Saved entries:
***
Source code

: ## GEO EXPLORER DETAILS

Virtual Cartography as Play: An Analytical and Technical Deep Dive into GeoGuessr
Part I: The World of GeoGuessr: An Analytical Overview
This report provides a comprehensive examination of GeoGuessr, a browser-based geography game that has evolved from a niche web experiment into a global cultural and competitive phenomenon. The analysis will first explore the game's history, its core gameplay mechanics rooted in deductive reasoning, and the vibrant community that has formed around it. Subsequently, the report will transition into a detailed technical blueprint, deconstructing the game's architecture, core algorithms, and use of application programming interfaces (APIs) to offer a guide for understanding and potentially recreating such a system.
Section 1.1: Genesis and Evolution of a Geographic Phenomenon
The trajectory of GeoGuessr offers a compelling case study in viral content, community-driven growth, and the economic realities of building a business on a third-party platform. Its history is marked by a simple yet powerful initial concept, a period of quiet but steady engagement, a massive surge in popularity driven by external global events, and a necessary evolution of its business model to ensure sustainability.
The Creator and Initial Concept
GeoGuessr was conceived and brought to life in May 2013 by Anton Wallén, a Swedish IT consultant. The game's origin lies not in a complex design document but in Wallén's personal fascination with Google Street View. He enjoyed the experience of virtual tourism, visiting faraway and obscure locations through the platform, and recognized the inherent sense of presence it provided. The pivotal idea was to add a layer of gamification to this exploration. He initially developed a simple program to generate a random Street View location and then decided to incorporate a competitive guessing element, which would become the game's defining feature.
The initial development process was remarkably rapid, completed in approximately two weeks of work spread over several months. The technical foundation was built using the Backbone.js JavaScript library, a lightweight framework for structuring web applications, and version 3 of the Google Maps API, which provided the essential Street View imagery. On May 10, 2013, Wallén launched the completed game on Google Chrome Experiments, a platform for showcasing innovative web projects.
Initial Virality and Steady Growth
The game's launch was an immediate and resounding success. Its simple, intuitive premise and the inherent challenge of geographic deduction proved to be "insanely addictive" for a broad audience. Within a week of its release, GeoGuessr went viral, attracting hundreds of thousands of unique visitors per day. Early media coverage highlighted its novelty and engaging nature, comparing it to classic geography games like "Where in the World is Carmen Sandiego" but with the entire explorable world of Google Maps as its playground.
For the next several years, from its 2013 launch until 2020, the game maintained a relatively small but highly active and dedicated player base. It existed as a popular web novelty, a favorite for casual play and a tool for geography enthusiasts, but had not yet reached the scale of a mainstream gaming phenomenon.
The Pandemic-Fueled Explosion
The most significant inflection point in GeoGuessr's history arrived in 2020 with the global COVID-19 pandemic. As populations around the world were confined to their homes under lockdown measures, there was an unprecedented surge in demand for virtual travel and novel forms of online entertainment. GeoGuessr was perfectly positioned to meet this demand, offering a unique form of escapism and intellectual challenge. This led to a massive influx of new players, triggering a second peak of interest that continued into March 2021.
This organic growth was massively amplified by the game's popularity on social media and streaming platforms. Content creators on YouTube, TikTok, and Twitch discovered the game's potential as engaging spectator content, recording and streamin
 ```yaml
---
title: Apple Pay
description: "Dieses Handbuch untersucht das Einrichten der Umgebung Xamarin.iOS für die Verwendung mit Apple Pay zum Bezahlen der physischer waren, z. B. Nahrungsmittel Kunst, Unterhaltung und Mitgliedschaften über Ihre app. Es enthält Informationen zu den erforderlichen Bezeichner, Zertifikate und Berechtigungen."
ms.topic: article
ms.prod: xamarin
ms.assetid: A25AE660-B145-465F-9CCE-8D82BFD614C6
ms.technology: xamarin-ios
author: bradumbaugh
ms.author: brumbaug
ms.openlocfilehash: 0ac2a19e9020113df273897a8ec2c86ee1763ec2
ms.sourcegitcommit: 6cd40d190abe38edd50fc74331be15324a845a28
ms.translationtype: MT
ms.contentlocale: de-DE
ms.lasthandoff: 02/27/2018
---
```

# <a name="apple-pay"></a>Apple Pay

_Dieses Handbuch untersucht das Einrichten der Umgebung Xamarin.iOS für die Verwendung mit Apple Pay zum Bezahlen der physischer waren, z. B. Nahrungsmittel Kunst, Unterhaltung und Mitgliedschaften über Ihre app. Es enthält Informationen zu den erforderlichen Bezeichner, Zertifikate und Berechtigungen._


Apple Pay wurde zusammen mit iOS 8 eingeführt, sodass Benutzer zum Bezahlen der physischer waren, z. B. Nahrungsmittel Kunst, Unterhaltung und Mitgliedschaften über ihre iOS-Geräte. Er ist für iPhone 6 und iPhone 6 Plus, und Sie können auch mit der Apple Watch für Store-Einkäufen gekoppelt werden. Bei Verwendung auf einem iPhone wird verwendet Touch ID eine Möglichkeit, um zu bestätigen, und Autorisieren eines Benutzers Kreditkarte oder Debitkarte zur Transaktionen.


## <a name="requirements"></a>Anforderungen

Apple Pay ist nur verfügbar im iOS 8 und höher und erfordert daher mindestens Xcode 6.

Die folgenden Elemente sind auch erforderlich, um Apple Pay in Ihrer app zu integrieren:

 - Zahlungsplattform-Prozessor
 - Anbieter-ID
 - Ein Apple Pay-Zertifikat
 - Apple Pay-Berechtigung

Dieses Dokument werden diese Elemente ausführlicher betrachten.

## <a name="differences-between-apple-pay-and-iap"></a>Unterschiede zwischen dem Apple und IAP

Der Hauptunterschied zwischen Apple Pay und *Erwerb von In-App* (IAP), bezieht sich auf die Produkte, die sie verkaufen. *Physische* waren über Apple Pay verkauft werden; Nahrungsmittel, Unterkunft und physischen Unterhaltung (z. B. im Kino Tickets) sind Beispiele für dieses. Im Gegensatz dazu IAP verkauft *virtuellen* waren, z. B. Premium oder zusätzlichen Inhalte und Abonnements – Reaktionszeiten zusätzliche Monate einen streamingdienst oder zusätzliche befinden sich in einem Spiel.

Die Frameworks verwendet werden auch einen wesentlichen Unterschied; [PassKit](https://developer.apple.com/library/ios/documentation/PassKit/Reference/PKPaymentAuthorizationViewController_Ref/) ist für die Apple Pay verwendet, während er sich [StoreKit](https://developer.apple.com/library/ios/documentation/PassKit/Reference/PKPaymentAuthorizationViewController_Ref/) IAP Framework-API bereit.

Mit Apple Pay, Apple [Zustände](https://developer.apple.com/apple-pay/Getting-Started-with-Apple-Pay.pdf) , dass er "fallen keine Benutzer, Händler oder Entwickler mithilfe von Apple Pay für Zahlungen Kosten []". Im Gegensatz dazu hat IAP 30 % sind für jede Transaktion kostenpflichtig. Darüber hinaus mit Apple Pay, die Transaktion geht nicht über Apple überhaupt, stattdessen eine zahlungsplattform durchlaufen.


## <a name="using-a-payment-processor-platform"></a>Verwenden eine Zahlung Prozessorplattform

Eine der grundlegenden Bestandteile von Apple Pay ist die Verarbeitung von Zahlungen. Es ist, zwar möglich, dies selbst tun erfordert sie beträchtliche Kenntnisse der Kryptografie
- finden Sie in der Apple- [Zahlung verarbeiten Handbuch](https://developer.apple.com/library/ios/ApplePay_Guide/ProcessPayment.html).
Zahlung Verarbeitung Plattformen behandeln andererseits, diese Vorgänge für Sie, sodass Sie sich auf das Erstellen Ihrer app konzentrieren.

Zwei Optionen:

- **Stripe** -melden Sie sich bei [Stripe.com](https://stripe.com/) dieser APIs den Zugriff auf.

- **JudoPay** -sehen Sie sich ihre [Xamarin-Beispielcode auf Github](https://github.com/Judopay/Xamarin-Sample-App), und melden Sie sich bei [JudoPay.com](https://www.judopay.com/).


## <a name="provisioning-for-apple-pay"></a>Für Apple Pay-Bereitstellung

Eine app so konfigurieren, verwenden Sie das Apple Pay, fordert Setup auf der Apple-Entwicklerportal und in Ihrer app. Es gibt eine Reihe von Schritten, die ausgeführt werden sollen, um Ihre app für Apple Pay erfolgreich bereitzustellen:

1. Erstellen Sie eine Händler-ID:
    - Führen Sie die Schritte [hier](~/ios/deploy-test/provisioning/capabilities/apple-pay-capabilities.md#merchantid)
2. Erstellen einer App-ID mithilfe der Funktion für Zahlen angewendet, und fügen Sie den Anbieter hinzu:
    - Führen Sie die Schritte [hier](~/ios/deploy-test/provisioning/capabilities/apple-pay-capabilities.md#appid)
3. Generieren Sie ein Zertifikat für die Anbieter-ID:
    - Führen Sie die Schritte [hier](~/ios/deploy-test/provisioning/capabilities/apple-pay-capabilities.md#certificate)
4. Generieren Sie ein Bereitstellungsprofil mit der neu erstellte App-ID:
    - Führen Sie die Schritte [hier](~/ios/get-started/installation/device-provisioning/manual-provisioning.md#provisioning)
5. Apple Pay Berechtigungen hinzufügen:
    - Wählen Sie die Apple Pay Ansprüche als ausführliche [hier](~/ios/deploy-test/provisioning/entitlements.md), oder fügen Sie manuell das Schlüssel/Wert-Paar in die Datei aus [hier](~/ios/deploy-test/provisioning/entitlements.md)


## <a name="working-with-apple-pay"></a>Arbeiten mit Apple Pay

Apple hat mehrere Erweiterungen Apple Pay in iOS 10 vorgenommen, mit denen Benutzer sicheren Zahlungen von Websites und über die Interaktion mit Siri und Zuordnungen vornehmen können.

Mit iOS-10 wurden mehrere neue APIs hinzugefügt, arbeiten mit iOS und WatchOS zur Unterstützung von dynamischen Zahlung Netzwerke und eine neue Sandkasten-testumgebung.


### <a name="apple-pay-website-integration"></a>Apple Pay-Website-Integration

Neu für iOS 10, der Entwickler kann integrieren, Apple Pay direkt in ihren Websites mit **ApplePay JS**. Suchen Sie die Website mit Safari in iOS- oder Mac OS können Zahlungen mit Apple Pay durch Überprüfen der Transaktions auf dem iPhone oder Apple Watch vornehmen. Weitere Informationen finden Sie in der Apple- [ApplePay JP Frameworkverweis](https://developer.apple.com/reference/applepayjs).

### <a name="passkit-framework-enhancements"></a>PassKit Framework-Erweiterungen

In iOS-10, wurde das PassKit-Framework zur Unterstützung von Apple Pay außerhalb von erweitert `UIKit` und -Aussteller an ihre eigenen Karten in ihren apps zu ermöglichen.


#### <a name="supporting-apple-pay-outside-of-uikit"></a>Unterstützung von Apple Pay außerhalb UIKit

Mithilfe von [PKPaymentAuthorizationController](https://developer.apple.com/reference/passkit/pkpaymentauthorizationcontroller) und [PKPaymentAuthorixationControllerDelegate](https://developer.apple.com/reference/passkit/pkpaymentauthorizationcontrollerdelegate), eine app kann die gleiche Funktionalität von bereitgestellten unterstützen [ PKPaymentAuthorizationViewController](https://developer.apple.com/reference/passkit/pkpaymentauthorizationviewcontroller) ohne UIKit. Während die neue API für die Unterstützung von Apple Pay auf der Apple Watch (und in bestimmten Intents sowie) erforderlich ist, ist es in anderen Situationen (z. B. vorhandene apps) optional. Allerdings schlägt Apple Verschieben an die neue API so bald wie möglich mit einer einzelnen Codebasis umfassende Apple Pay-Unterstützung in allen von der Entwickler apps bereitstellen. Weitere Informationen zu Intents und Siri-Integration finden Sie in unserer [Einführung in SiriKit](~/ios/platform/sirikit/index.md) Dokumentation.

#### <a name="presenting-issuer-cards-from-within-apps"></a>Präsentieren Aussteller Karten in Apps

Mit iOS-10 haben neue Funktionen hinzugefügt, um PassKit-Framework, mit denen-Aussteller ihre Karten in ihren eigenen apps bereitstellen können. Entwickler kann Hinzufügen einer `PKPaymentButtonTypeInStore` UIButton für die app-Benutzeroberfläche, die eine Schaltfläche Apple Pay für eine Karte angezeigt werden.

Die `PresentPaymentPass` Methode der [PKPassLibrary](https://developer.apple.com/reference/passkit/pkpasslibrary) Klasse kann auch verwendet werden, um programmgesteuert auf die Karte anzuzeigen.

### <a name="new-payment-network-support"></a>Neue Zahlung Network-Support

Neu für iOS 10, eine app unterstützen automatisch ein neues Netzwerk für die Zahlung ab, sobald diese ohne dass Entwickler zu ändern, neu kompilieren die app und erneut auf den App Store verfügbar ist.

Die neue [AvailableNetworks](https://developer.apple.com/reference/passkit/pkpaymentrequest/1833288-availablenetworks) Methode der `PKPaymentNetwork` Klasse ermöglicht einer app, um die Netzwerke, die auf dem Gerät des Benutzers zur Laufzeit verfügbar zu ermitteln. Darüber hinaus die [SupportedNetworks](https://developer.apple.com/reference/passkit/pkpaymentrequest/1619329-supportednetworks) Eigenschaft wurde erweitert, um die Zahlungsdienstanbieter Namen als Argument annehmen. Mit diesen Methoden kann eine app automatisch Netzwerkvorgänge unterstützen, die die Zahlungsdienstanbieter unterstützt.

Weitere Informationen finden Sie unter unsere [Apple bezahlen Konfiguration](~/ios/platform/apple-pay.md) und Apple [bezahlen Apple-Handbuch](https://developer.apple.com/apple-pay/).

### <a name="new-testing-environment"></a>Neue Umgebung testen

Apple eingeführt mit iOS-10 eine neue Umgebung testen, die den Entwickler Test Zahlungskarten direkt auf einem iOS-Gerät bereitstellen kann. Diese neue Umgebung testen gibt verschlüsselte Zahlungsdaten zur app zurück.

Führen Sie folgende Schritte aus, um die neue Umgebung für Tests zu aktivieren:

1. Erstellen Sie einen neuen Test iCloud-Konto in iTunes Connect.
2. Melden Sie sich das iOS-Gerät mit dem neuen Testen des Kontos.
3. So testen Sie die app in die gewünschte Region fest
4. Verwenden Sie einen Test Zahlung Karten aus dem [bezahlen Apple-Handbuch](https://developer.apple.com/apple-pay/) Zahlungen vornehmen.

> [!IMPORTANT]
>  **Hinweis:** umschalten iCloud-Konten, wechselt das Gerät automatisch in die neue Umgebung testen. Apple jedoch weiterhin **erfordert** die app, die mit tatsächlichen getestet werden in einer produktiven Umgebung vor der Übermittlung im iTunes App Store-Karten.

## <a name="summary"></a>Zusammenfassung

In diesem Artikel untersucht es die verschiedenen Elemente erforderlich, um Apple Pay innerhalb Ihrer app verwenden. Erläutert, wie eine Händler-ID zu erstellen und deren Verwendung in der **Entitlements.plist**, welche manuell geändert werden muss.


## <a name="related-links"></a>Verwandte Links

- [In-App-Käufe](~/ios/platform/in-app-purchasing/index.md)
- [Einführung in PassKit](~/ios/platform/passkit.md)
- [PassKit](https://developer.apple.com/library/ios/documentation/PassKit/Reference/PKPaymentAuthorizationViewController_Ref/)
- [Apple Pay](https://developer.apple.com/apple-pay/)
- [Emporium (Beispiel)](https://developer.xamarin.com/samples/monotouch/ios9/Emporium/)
***
◆ DIRECTIONS
Write down, word for word, the lines above from the one containing "5. Apple Pay" through the one containing "- Wählen Sie", both ends included.

◆ ANSWER TO THIS PROBLEM
5. Apple Pay Berechtigungen hinzufügen:
    - Wählen Sie die Apple Pay Ansprüche als ausführliche [hier](~/ios/deploy-test/provisioning/entitlements.md), oder fügen Sie manuell das Schlüssel/Wert-Paar in die Datei aus [hier](~/ios/deploy-test/provisioning/entitlements.md)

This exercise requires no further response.